Üstad Tarık Dursun K., pazarları Egeli Sabah'ta yazmaya başlamış.. Keşke tüm Sabah'ta yazsa.. İlk yazısını geçen hafta keyifle okudum. Bir de anekdot nakletmiş. Urfa'nın özgün diliyle Çiğ Köfte'nin doğuşu..
Aynen aktarıyorum.
***
Bu köftenin bi de tarihçesini söyliyecağam. Şimdi bu kifte nasıl icat edilmiş, nerden buraya intikal etmiş, nasıl olmuş?

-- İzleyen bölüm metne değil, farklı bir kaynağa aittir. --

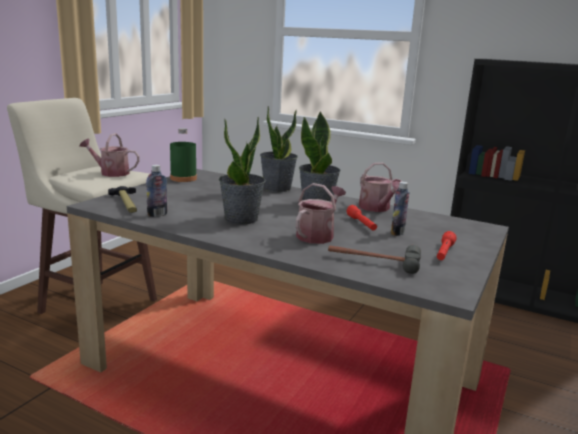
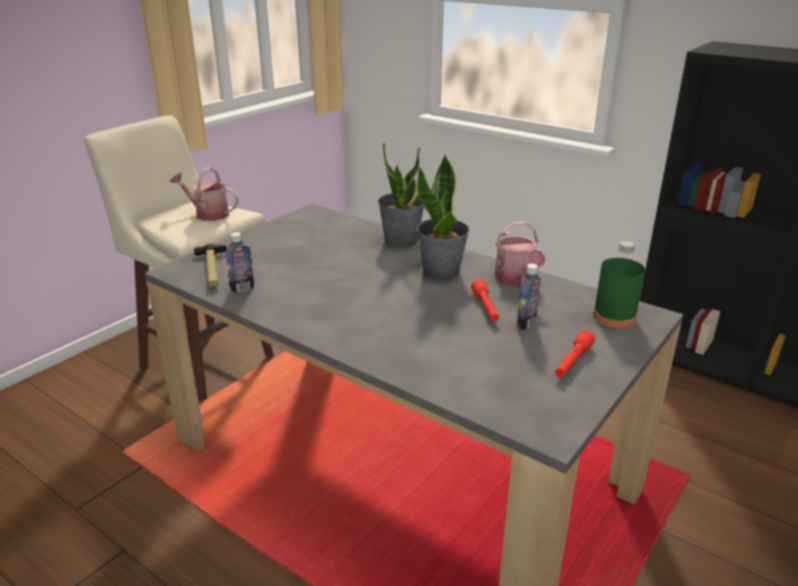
camera: 10 degrees right, 10 degrees up
(183, 178) = (291, 223): green bottle -> green bottle (614, 317)
(241, 219) = (339, 297): potted plant -> none
(317, 235) = (422, 327): watering can -> none
(373, 261) = (475, 374): hammer -> none

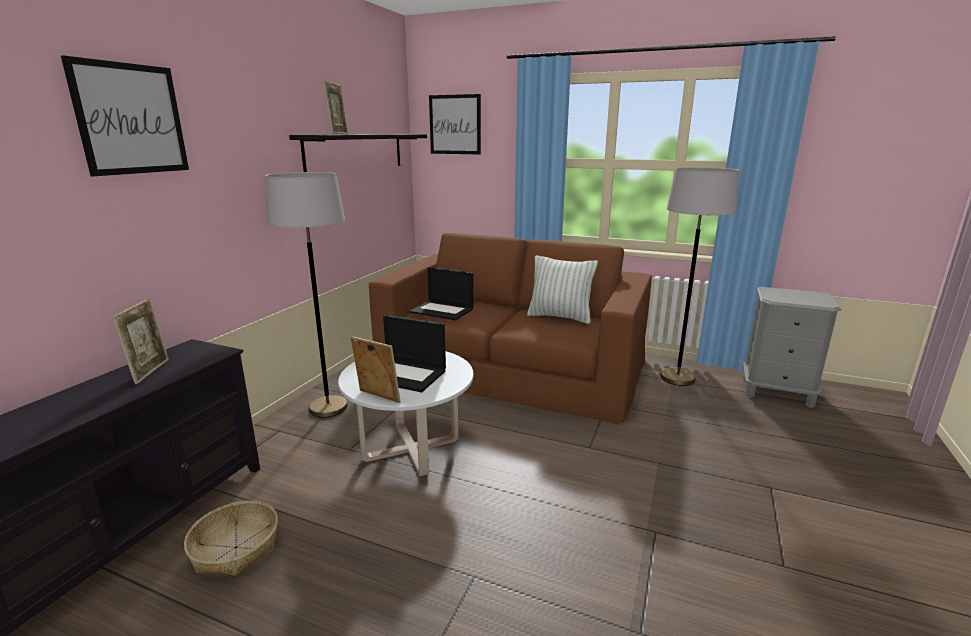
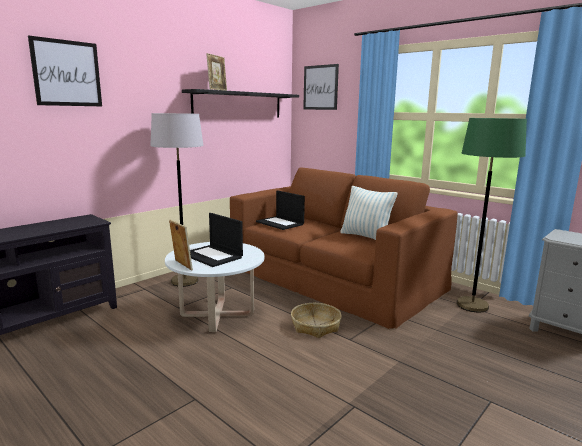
camera: 20 degrees right, 5 degrees down
(150, 371) = (51, 226): picture frame -> none
(236, 548) = (71, 346): basket -> basket (315, 326)
(677, 378) = (472, 305): grey floor lamp -> green floor lamp

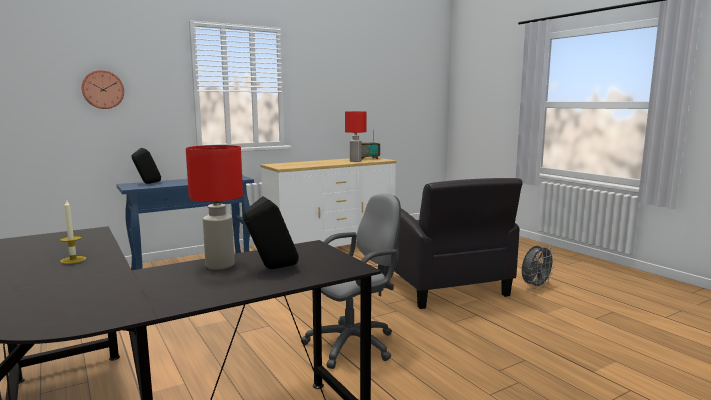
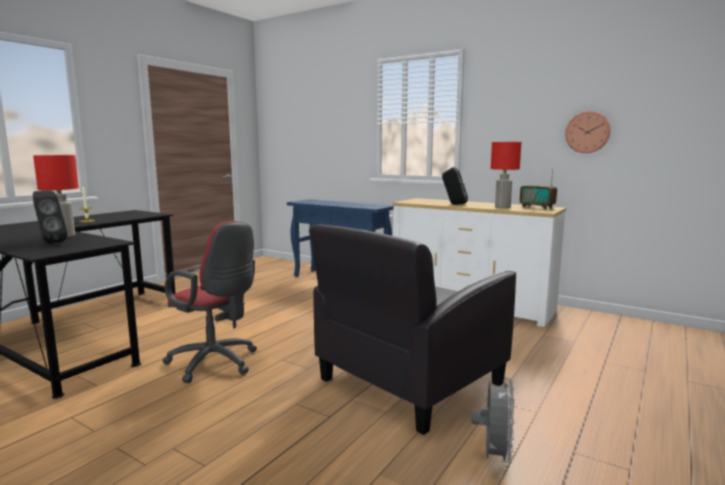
camera: 65 degrees right, 0 degrees up
(103, 89) = (318, 125): wall clock -> wall clock (587, 132)
(147, 183) = (318, 201): black speaker -> black speaker (454, 204)
(355, 344) = (216, 364): grey office chair -> red office chair
(535, 286) = (493, 456): grey fan -> grey fan turned 105 degrees counterclockwise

İbrahim Aleyhiselam, hatta Nemrut ataşa attığı zamandan bize intikal etmiştir bu çi kifte. İbrahim Aleyhiselam'ı ataşa attıhtan soyra, tabi malum ataş gül gülistan oldu, odunlar balıh. Onlar ayrı konı da, biz çi kifteyi ele almışıh.
Şimdi Cenab-ı Allah o ataşı gül ü gülistan etti. Üç gün üç gece millet ataş yandırı, yemeg pişirmeg üçün, ataş yanmı.
Allah ataşa "Yakma" dedi ya, ataş yakmadı. O zamanın insanları demişler ki; "Öle bir şey tertip edelim ki pişmişe yahın olsun."
"Ne yapalım?"
İte salça, soğan, kırmızı biber, karabiber efendim bi bide çıg eti eyice döğelim. Bunları birbirine katalım. Burgul da katalım.
Bi çi kifte yarı pişmiş. Hanı elle yogrılı ya hararet meydana geli.
Esas, yani kiftenin tarihi İbrahim Aleyhiselamın zamanındandır. Şindi efendim, kimi sarımsah kati, nane de katarlar. Sadesi daha güzeldir. Maydonozı bol olsa da güzeldir. Maydonoz bol olsa daha eyi olur. İşte öğrendiniz de fena mı oldu?